Advertisement

Stream of views on L.A. River

Share
Times Staff Writer

IN the video “River Madness,” Dana Plays creates a mash-up of Hollywood films such as “Chinatown,” “Grease” and “Terminator 2: Judgment Day” that feature the Los Angeles River as a nesting ground for violence, car chases and underworld activity.

The video montage, one of the works in the Skirball Cultural Center’s summer exhibition “L.A. River Reborn,” looks at how the river has been portrayed in the popular media as a desolate cultural wasteland. But the exhibition itself -- composed primarily of photographic works -- moves beyond Hollywood’s negative view and engages in issues that the river raises about the city’s relationship with nature.

“I wanted to have the video partly because many people will recognize those clips,” says curator Sarah Vure. “It’s a counterpoint to the still photographs and to the river’s transformative power to become something more beautiful and natural.”

Advertisement

The L.A. River stretches a little more than 50 miles from the San Fernando Valley to Long Beach. Over the years it has meant different things to different people, including local politicians, environmental activists and the people who live by it.

For many artists, the river has been a creative playground -- and a focal point of activism.

“The very first public acts along the river were basically involved with artists,” says Lewis MacAdams, who founded the nonprofit Friends of the L.A. River about 20 years ago and played an advisory role to the Skirball exhibition.

One of those acts was the 1985 installation “Arroyo Seco Release” by Helen Mayer Harrison and Newton Harrison. The installation included a mixed-media photograph and handwritten poem about revitalizing Pasadena’s Arroyo Seco, a watershed that feeds the L.A. River. Both works are included in the Skirball show.

Whether it’s a sense of activism or creative possibility that draws artists, the river would seem to have an undeniable allure. One of the photographers featured in the Skirball exhibition is Lane Barden, who describes himself as an “L.A. River artist.” He says part of the attraction was based on its unique history in relation to the surrounding land.

“It’s the only place in L.A. that’s not governed tightly by the institutional authority or private property rules,” says Barden, whose aerial landscapes engage in the river’s geography in relation to the Southland.

Advertisement

“It’s kind of a wild place,” he says. Barden describes how the river can be isolated for miles and that “there’s something about it that’s extremely intense and unusual for a city like L.A.”

Photographer John Humble, another artist in the show, sees the irony in a river that once played a vital role to the city. His pictorial photographs -- idealized pictures of what some people consider a blight on L.A. -- represent an interesting paradox.

“It inspires because so many contradictions exist,” Humble says. “Some people are surprised to see this beauty of the land.”

Ever since the Army Corps of Engineers paved the river in concrete, transforming it into a flood control channel in 1938, the Los Angeles River has been seen by some as an industrial eyesore coursing through various residential neighborhoods.

Vure hopes to dispel those views through art and by reflecting upon the recent movement toward a sustainable environmental and community plan involving the watershed.

“I was drawn to these seven artists by the strength of their work and their unique artistic visions,” Vure says. “But I think photography shows a kind of beauty that really only the camera can see.”

Advertisement

One of these perspectives is by street photographer Anthony Hernandez, who grew up only blocks from the river.
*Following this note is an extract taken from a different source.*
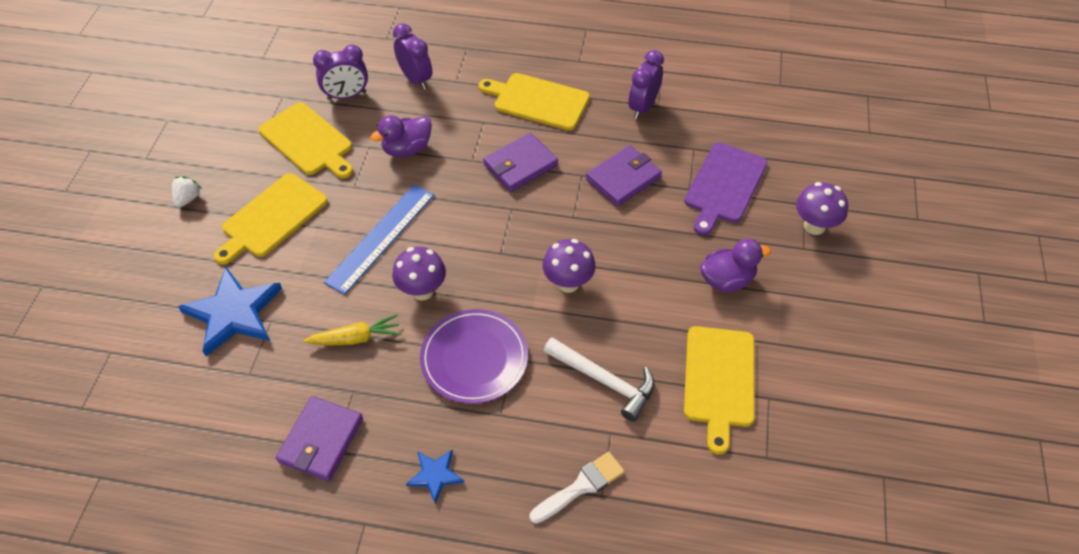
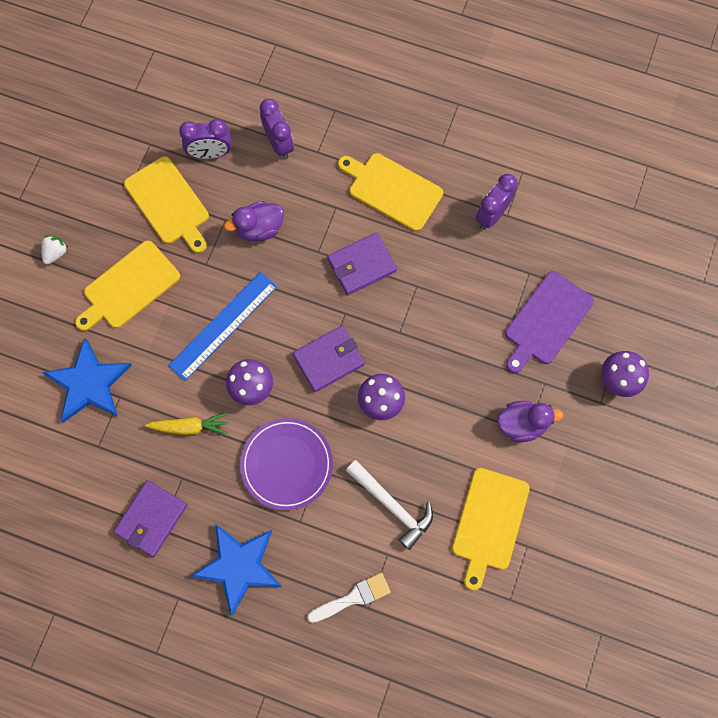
camera: 10 degrees right, 20 degrees up
(435, 475) = (239, 566): blue star -> blue star, size x1.97
(623, 178) = (454, 297): purple wallet -> purple wallet (329, 359)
Photographing the L.A. River was something he wanted to approach for a long time because of his personal history with it. “It had nothing to do with the social aspect of revitalizing the river,” he says.

BARDEN, however, hopes to see the river’s potential as a more accessible place for the surrounding communities come into effect.

“I’m more interested in the cultural aspects of the river because it has attracted artists for so long,” Barden says. “I’m not as interested in trying to restore the river in its natural state, because after researching and finding out what that means, I don’t really think that’s possible.”

Besides highlighting the works by these artists, one of the Skirball’s goals was to bring about greater awareness of this element of the city, particularly to those who have had little exposure to the river.

One of the programs the Skirball offered was a Los Angeles River bus trip in June that revealed some of its most scenic parts. MacAdams says many of the people on the excursion were visiting the river for the first time.

Those involved in the show hope that the exhibition and programming have undone some of the attitudes about the river that Hollywood has helped reinforce. MacAdams notes how the river is rarely, if ever, represented positively in the movies.

Advertisement

However, Hernandez thinks that this cinematic portrayal, at its core, may be more about what is defining and appealing about the city rather than attitudes toward the river itself.

“Los Angeles is really about space and not about place,” he says. “In that sense, film people are really capturing that space, but they may not know it. It’s really hard to put your finger on it, and people are drawn to that in different ways.”

*

‘L.A. River Reborn’

Where: Skirball Cultural Center, 2701 N. Sepulveda Blvd., L.A.

When: Noon to 5 p.m. Tuesdays through Saturdays, except noon to 9 p.m. Thursdays; 11 a.m. to 5 p.m. Sundays. Ends Sept. 3.